De immateriële schadevergoeding
12. Eiseres heeft verzocht om vergoeding van immateriële schade wegens overschrijding van de redelijke termijn als bedoeld in artikel 6 van het Europees Verdrag tot bescherming van de rechten van de mens en de fundamentele vrijheden voor de behandeling van haar bezwaar en beroep.
13. Voor de behandeling van een zaak als deze, waarin van een bezwaar- en beroepstermijn sprake is, wordt een periode van twee jaar als redelijk gezien. Het bezwaarschrift is door de heffingsambtenaar op 25 maart 2021 ontvangen. De rechtbank doet uitspraak op 22 september 2023. Dit betekent dat de redelijke termijn van twee jaar met 6 maanden is overschreden. De rechtbank hanteert als uitgangspunt een forfaitair tarief van € 50,- per half jaar dat de redelijke termijn is overschreden.Eiseres heeft daarom recht op een schadevergoeding van € 50,-. De overschrijding van de redelijke termijn is te wijten aan de heffingsambtenaar (die 12 maanden over de behandeling van het bezwaar heeft gedaan). Daarom zal de rechtbank de heffingsambtenaar veroordelen tot betaling van de schadevergoeding.
14. Omdat het beroep ongegrond is, hoeft de heffingsambtenaar het door eiseres betaalde griffierecht niet te vergoeden.
15. Het verzoek om schadevergoeding vanwege de overschrijding van de redelijke termijn heeft eiseres gedaan gedurende het beroep – overeenkomstig artikel 8:91, eerste lid van de Algemene wet bestuursrecht. Daarvoor was eiseres geen griffierecht verschuldigd, wat volgt uit artikel 8:94, tweede lid, van de Algemene wet bestuursrecht.
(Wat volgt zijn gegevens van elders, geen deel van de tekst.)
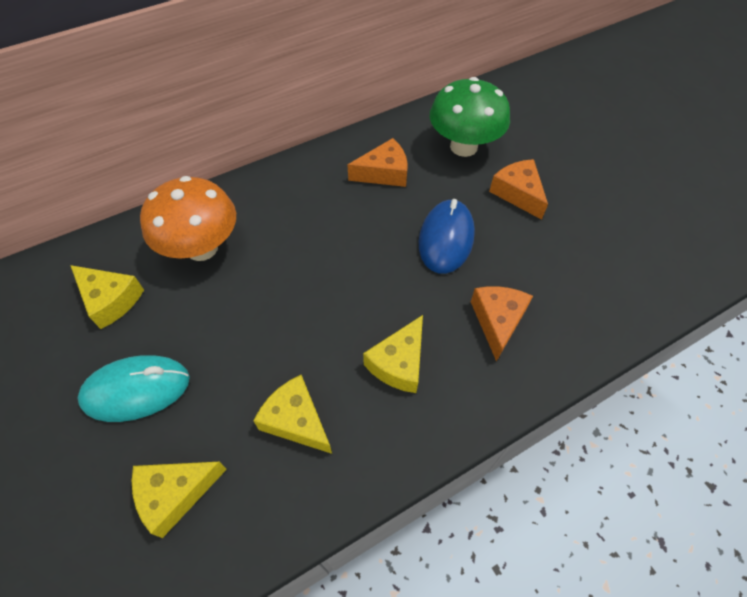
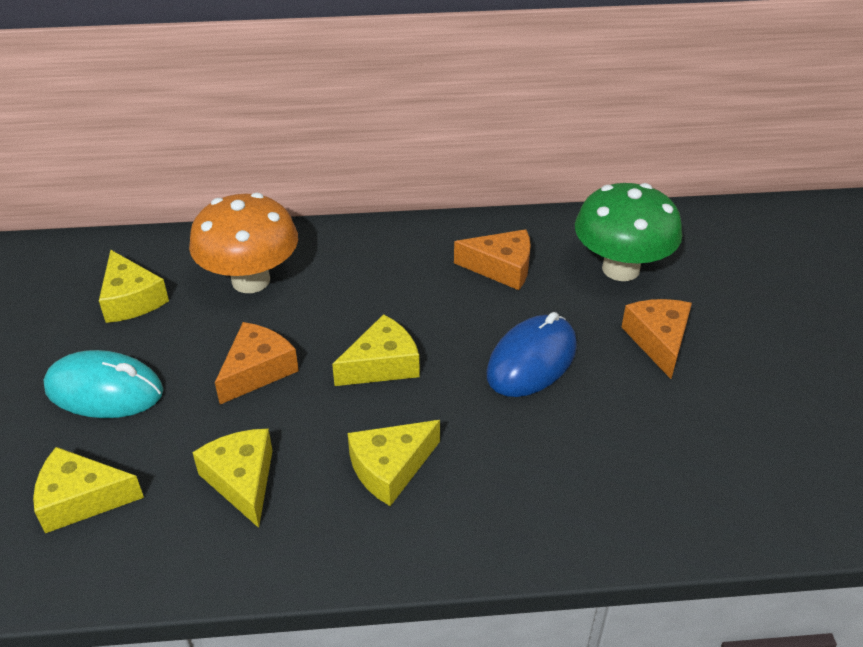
camera: 25 degrees right, 15 degrees down
(344, 282) = (382, 364): none -> yellow cheese
(497, 321) = (538, 469): orange cheese -> orange cheese (257, 370)

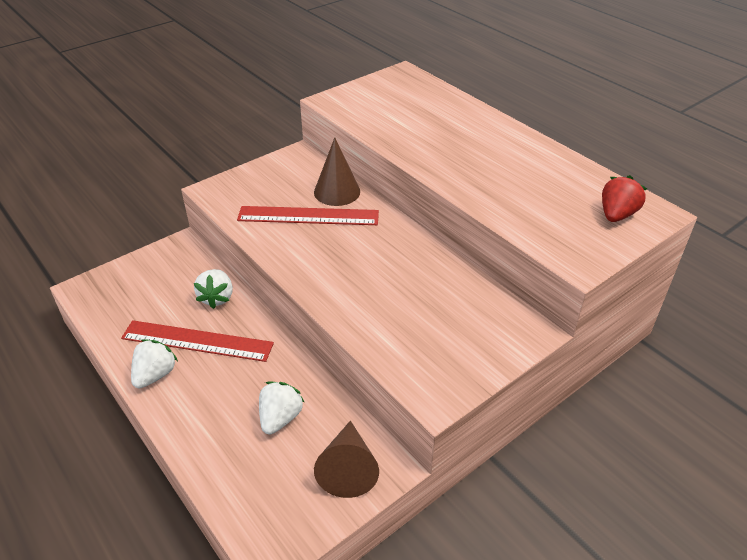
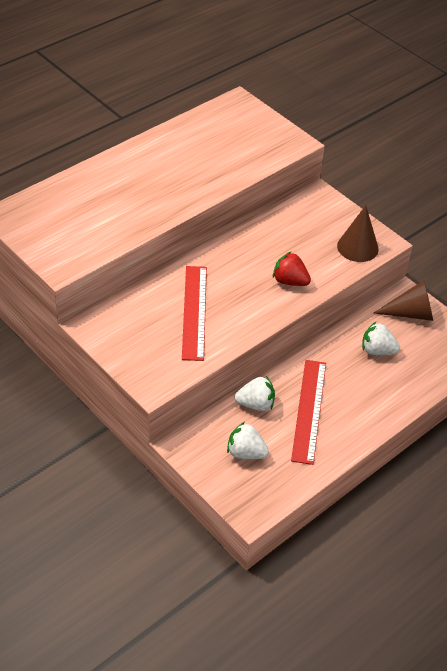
camera: 95 degrees left, 5 degrees up
(155, 375) = (349, 432): white strawberry -> white strawberry (246, 453)
(337, 191) = (156, 294): brown cone -> brown cone (357, 247)
(616, 215) = (242, 118): red strawberry -> red strawberry (290, 281)

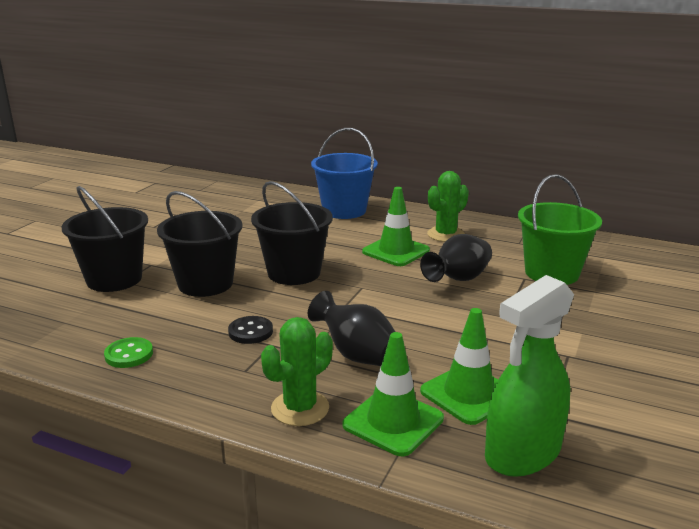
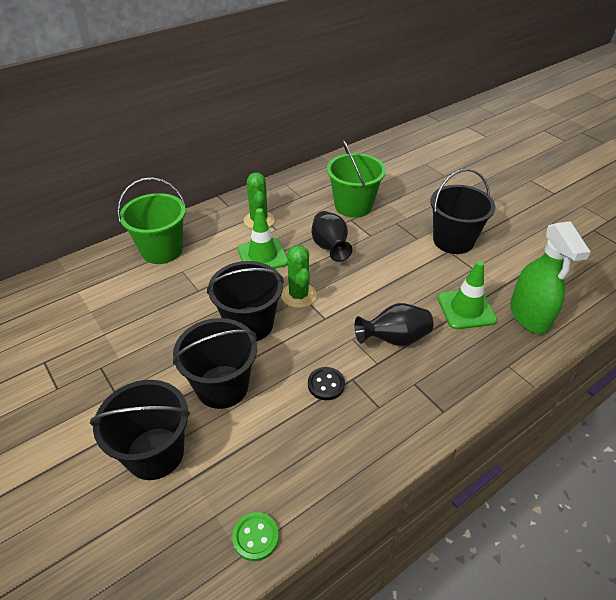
camera: 60 degrees left, 20 degrees up
(129, 354) = (310, 476): green button -> green button (255, 537)
(300, 408) = (442, 393): green cactus -> green cactus (298, 295)
(344, 210) = (162, 250): blue bucket -> green bucket
(393, 422) = (478, 354): green traffic cone -> none
(594, 354) = (453, 241): none -> black bucket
Voor het verzoek is dan ook geen griffierecht geheven, zodat geen sprake kan zijn van vergoeding daarvan.
De kosten voor rechtsbijstand
16. Eiseres heeft verzocht om de heffingsambtenaar te veroordelen in haar proceskosten, die bestaan uit de door een derde beroepsmatig verleende rechtsbijstand.
17. Omdat het beroep ongegrond is, zal de rechtbank het verzoek om proceskosten in beroep afwijzen.
18. Voor de beoordeling van het verzoek om immateriële schadevergoeding hoefde de gemachtigde van eiseres vrijwel geen werkzaamheden te verrichten, en uit de processtukken blijkt dat hij dat ook niet heeft gedaan. Tegen die achtergrond oordeelt de rechtbank dat geen sprake is van daadwerkelijke kosten die eiseres redelijkerwijs heeft moeten maken voor rechtsbijstand in de procedure over het verzoek om vergoeding van immateriële schade. De rechtbank sluit hier aan bij haar uitspraak van 21 december 2022.